Problem is, "All About Steve" wants to charm us too. Mary Magdalene Horowitz, portrayed by Bullock as a cockeyed optimist who can't take a hint, is stridently daffy, shiny red boots and all. She's great with words and lousy with people, pouring her life into her job as a crossword-puzzle constructor for a Sacramento newspaper. (Already they're sort of reaching: In which century does this take place?)

Her folks set up a blind date between Mary and a hunky CNN cameraman (Bradley Cooper), who then spends the rest of the movie crisscrossing the country on assignment while Mary follows, panting.

Thomas Haden Church, always good for some dryly ironic line readings, plays the preening on-camera reporter who inexplicably leads Mary to believe that his colleague is hot for her.
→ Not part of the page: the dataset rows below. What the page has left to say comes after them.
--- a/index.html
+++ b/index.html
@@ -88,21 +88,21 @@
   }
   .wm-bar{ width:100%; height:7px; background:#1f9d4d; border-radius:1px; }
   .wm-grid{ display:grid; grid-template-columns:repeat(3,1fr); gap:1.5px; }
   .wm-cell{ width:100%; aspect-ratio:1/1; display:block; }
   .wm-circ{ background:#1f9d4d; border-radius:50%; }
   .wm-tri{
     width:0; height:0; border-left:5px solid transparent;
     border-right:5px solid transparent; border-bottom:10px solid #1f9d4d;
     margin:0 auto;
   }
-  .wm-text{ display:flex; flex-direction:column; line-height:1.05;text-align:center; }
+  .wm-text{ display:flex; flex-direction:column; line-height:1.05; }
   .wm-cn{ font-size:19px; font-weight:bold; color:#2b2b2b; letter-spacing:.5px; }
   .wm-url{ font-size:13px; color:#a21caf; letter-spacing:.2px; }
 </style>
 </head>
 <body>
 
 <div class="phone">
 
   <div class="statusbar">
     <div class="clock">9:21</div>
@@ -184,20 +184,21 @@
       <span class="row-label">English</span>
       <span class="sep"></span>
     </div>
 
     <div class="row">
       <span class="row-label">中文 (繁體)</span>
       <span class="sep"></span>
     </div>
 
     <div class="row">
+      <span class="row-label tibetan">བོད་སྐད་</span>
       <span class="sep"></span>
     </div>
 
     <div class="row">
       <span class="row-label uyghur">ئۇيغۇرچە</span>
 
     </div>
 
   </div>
Then a bunch of deaf kids fall into an abandoned mine shaft (!) (or rather: ?!), and "All About Steve" becomes a more serious and sentimental comedy all about the callowness of the media circus as it relates to exploitable tragedy.
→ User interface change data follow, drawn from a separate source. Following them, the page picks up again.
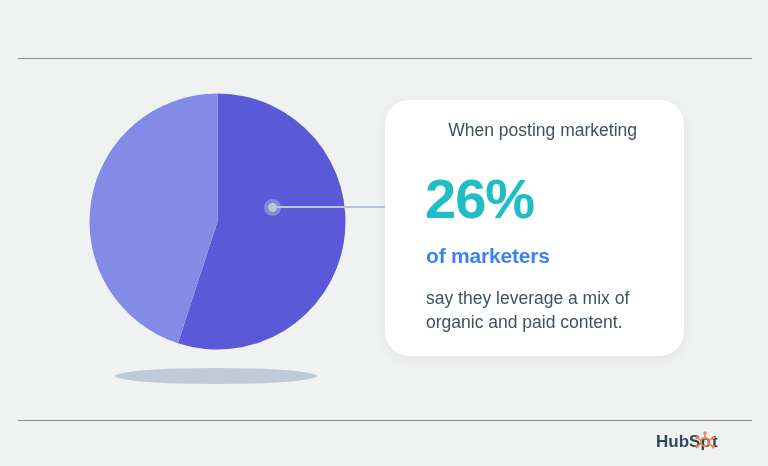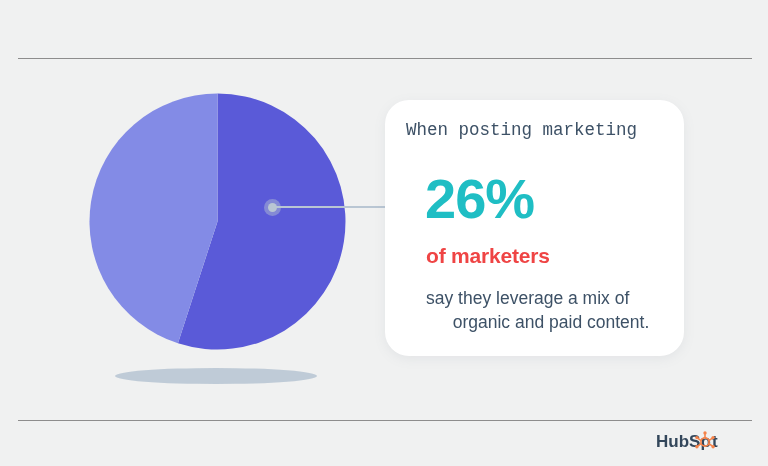--- a/index.html
+++ b/index.html
@@ -105,52 +105,51 @@
   }
   .stat-lead {
     position: absolute;
     right: 47px;
     top: 18px;
     width: 235px;
     text-align: right;
     font-size: 17.5px;
     line-height: 24px;
     color: #3d5166;
-    font-family: Liberation Mono, monospace;
   }
   .stat-lead-line2 { display: block; }
   .stat-value {
     position: absolute;
     left: 40px;
     top: 71px;
     font-size: 56px;
     font-weight: bold;
     color: #1fbec4;
     letter-spacing: -1px;
     line-height: 1;
   }
   .stat-unit {
     position: absolute;
     left: 41px;
     top: 144px;
     font-size: 21px;
     font-weight: bold;
-    color: #ef4444;
+    color: #3b82f6;
     letter-spacing: -0.2px;
   }
   .stat-note {
     position: absolute;
     left: 41px;
     top: 186px;
     width: 250px;
     font-size: 17.5px;
     line-height: 24px;
     color: #3d5166;
   }
-  .stat-note-line2 { display: block; text-align: center; }
+  .stat-note-line2 { display: block; }
 
   
   .hubspot-logo {
     position: absolute;
     left: 656px;
     top: 430px;
     width: 64px;
     height: 22px;
   }
 </style>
You may have seen Billy Wilder's "Ace in the Hole." Director Phil Traill's film, by contrast, from a script by Kim Barker (who wrote the execrable "License to Wed"), couldn't draw an ace if it played cards all year. Like the recent Kevin Costner vehicle "Swing Vote," this film makes timid observations about American media and ordinary folks trying to fit in that are depressingly toothless.

Though she served as producer on the project, Bullock isn't to be blamed. I like her, in good material and bad, and her hardy movie-star durability made "The Proposal" a success despite itself. Cooper's just coming off an even bigger title, "The Hangover." Perhaps "All About Steve" will become a hit by association.